Jocelyne Beroard à l’Olympia de Paris
Dimanche 22 mai 2011
Jocelyne Beroard se produit dimanche à l’Olympia de Paris. En solo. Sur scène depuis trois décennies avec le groupe Kassav’, inventeur du zouk, elle a grandement contribué à faire connaître la culture créole. Retour sur 30 d’une carrière exceptionnelle.
Vous vous êtes produite dans les plus grandes salles de France. L’Olympia de Paris représente-t-elle encore un défi pour vous ?
Jocelyne Beroard :Les autres salles, je les ai fait en général avec Kassav’. En France, j’ai eu l’occasion de passer en solo uniquement dans des boites, de petites salles, surtout pour la promotion d’albums qui sortaient.
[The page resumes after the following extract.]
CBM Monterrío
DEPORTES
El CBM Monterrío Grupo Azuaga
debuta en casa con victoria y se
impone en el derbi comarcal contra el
L’Olympia c’est un peu mon rendez-vous, mon premier rendez-vous avec les gens qui habitent l’Île de France et ailleurs. Il y a même des gens qui ont pris l’avion de New York, de la Martinique, de la Guadeloupe pour venir voir ce concert à l’Olympia. c’est quand même un gros rendez-vous et pour les gens, ça représente quelque chose d’extraordinaire.
Les autres membres de Kassav’ ne sont pas là. Avez-vous des appréhensions ?
Jocelyne Beroard : Non. Je prépare la soirée comme on prépare les concerts de Kassav’. C’est à dire que je me mets au point musicalement puisqu’il s’agit de musique. J’ai répété avec les musiciens, avec les choristes, avec tous les gens qui seront présents en salle demain avec moi. Donc je me mets en condition, je me donne toute la possibilité d’être en pleine forme et prête.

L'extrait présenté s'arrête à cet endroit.